Aunque Ivo y Bruno realmente se esmeraban al remar, no lograban avanzar de una manera armónica. Dicho fracaso no se debía a una falta de fuerza, sino a una técnica deficiente. Comprendían la teoría; entendían el movimiento circular y la palanca sobre el agua, pero carecían de práctica. La desincronización provocaba que los remos de uno chocaran contra los remos del otro.
De a poco fueron agarrándole la mano: ajustaron la cadencia de las paladas y consiguieron navegar de una forma aceptable. Eso sí, el hecho de que avanzaran armoniosamente no garantizaba el éxito, ya que también estaba la cuestión de la orientación. El miedo de quedar a la deriva existía, por más que la isla tuviera las dimensiones suficientes como para que resultara prácticamente imposible no hallarla. Tan sólo debían seguir determinada dirección y darían con ella. Para eso, dependían de la pericia de Filomena con la brújula.
Como sea, a buen ritmo se alejaron de la costa. En un abrir y cerrar de ojos, ya habían cruzado el límite que los pescadores no se animaban a cruzar. A partir de aquí, la cuestión se tornó seria. Ivo, Bruno y Filomena se encontraban navegando a una profundidad donde las olas no rozaban con el suelo marino y, por lo tanto, no perdían velocidad. Es así que el agua acarreaba una enorme energía y representaba un verdadero peligro.
La embarcación capitaneada por la médica empezó a dar bruscos pantocazos: la parte frontal del casco se abalanzó sobre el lomo ondulado del mar, despegó varios centímetros y castigó contra el agua con violencia.

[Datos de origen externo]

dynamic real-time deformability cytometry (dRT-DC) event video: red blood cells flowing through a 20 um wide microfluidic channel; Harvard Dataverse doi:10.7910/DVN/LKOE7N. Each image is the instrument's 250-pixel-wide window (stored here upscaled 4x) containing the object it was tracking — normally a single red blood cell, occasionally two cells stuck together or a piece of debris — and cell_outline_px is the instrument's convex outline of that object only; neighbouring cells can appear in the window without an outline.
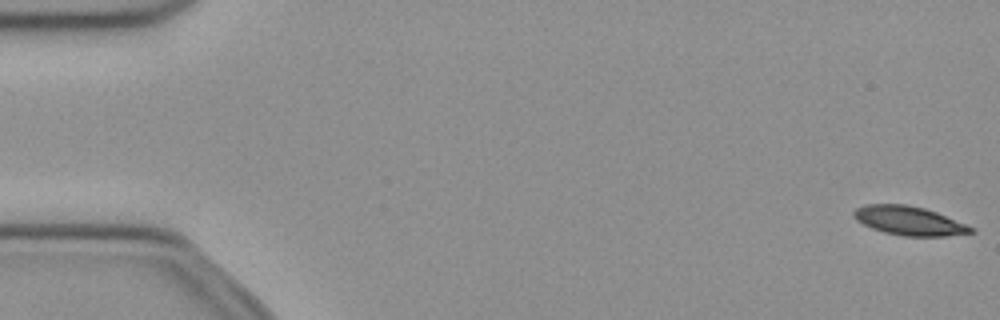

Esta secuencia se repitió reiteradas veces. Para contrarrestar dicho efecto, Filomena se cruzó entre medio de los remeros y se sentó en la proa. Ya ubicada, se afianzó con la soga que habían utilizado para trasladar la barca a lo largo del muelle. Con esta arriesgada medida, el cuerpo de la mujer añadió peso al frente y atenuó los cabeceos del casco.